* [VORLIEGENDER TEXT]
┄┄┄┄┄┄┄┄┄┄┄┄┄┄┄┄┄┄┄┄

Gerade schrauben seine vier Mitarbeiter an einer Maschine für einen Ägypter. Der Mann hat beide Beine durch eine Tellermine verloren. Sein heißer Ofen bekommt Stützräder, die in Koffertaschen eingefahren werden können. Für die Beinprothesen wird eine spezielle Halterung angebracht. Das Motorrad hat auch einen Gepäckträger für den Rollstuhl.

„Bevor wir was bauen, bekommt der Kunde eine ausführliche Beratung, die auf sein individuelles Handicap zugeschnitten ist. Keine Behinderung ist gleich“, sagt Költgen. Vieles ist möglich, auch das Fahren mit nur einem Arm. Dabei werden alle Bedienungselemente für Blinker, Hupe, Bremse und Automatikgetriebe in einen Griff integriert.

Mindestens genauso wichtig: Die Gewissensfrage. Mancher Biker hat seine Behinderung durch einen Motorradunfall erlitten. „Da muss ich herausfinden, ob derjenige auch psychisch schon wieder soweit ist zu fahren. Wenn ich merke, einer leidet noch zu sehr unter dem Unfalltrauma, rate ich ab oder empfehle zu warten“, sagt Költgen.

Die behinderten Motorradkunden sollen ihren Spaß haben, aber es soll nichts passieren. Deshalb werde jeder Umbau ausgiebigen Testfahrten unterzogen. Der TÜV Rheinland nimmt die Fahrzeuge technisch ab. Fahrlehrer testen die Eignung des behinderten Kunden auf dem firmeneigenen Fahrschul-Motorrad. „Bisher leben meine Kunden alle noch“, betont Költgen.

┄┄┄┄┄┄┄┄┄┄┄┄┄┄┄┄┄┄┄┄

* [ANGEZEIGTE INFORMATIONEN]
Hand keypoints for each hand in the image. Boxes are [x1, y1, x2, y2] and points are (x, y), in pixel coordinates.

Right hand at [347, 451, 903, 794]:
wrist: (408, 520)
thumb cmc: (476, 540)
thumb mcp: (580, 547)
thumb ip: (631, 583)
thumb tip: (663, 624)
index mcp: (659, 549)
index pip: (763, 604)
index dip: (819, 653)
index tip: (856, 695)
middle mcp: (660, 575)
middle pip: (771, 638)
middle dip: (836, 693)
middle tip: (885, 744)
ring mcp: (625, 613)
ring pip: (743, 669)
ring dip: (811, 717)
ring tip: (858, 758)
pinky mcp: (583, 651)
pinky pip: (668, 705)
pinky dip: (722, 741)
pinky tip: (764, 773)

┄┄┄┄┄┄┄┄┄┄┄┄┄┄┄┄┄┄┄┄

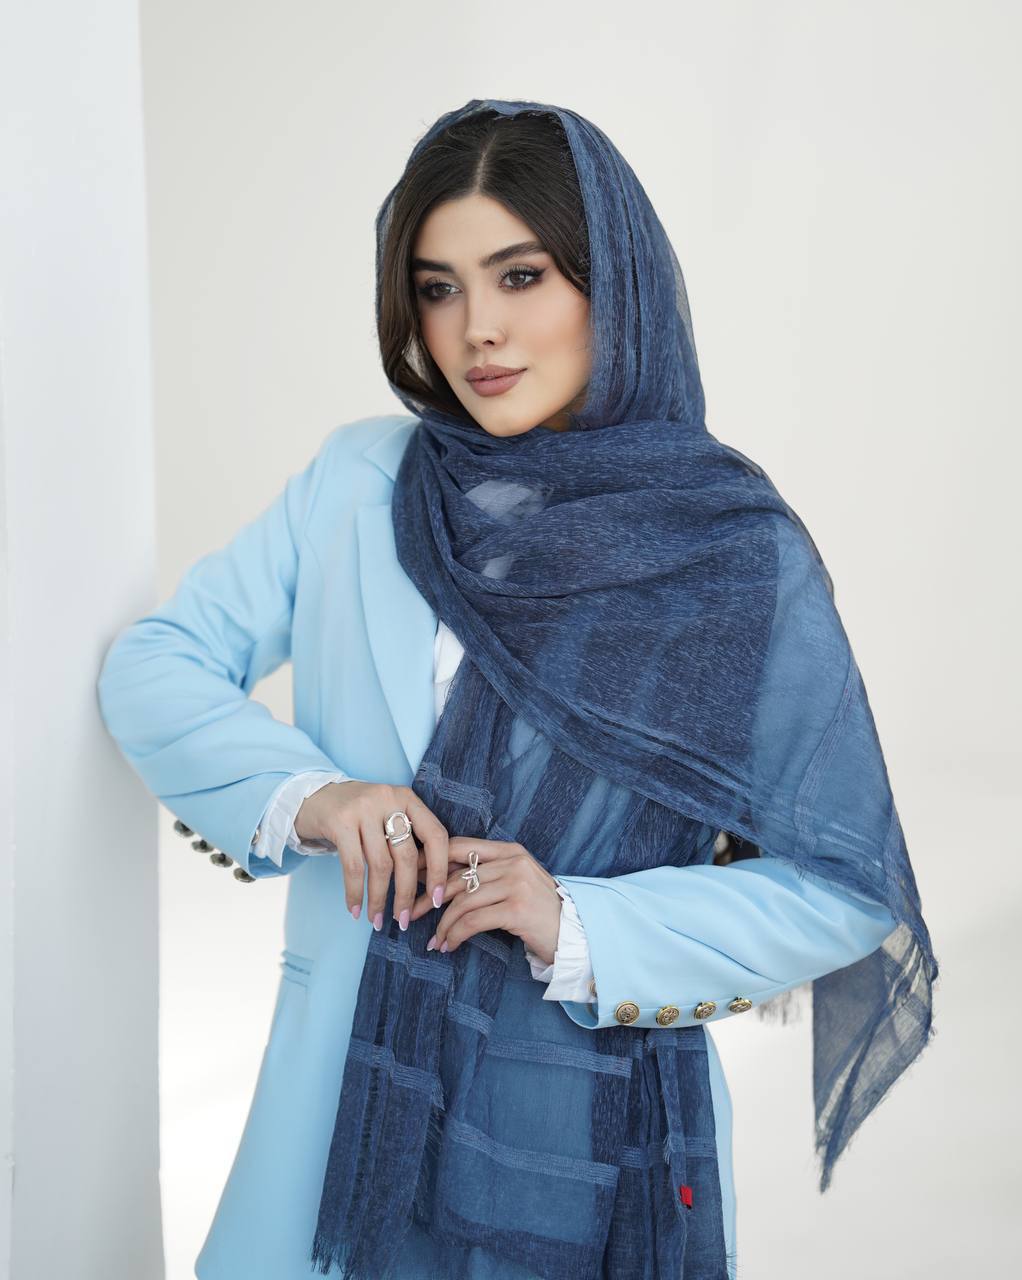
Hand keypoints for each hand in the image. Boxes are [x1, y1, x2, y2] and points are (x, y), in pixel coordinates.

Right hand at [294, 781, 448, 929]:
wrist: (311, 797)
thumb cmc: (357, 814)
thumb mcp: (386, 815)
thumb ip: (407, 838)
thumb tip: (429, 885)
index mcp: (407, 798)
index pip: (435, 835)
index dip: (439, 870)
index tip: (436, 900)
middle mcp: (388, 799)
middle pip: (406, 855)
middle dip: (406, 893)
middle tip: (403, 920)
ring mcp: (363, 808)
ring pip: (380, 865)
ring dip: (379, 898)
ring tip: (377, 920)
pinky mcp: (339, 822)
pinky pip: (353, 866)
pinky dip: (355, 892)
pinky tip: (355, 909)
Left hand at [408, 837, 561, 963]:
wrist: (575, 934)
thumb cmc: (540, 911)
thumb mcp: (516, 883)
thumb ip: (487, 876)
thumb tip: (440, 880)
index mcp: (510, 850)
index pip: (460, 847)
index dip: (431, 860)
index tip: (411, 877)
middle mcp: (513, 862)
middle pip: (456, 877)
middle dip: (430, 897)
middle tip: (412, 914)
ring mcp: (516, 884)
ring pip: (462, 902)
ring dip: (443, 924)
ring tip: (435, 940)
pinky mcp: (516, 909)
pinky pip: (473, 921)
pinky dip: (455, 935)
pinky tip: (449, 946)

┄┄┄┄┄┄┄┄┄┄┄┄┄┄┄┄┄┄┄┄

* [ZUR AUFGABE]
Schreiben Sie aus dem Text über umgebaute Motorräder den Teil wortgetreu ab, der mit den Worten beginnt, in denen „Gerade schrauben seine“ steht, und mit „einen Griff integriert.“ schließt. Die Einträge spielen hierfür keine Rolle.

* [LÖSUNG]
Gerade schrauben seine vier Mitarbeiter an einer Maschine für einen Ägypter. Der Mann hat beide Beine durch eine Tellermine verloren. Sein heißer Ofen bekommt Stützräder, die in Koffertaschen eingefahren werden können. Für die Beinprothesen wird eine spezielle Halterung angebracht. Das Motorrad hat auch einen Gepäckträger für den Rollstuhl.

„Bevor wir was bauen, bekommt der Kunde eine ausführliche Beratung, die auf sein individuelles Handicap zugeschnitten ist. Keine Behinderung ist gleich“, sagt Költgen. Vieles ist möglich, auch das Fahren mit nur einem Arm. Dabei werden alle Bedienungselemente für Blinker, Hupe, Bremse und Automatikgetriebe in einen Griff integriert.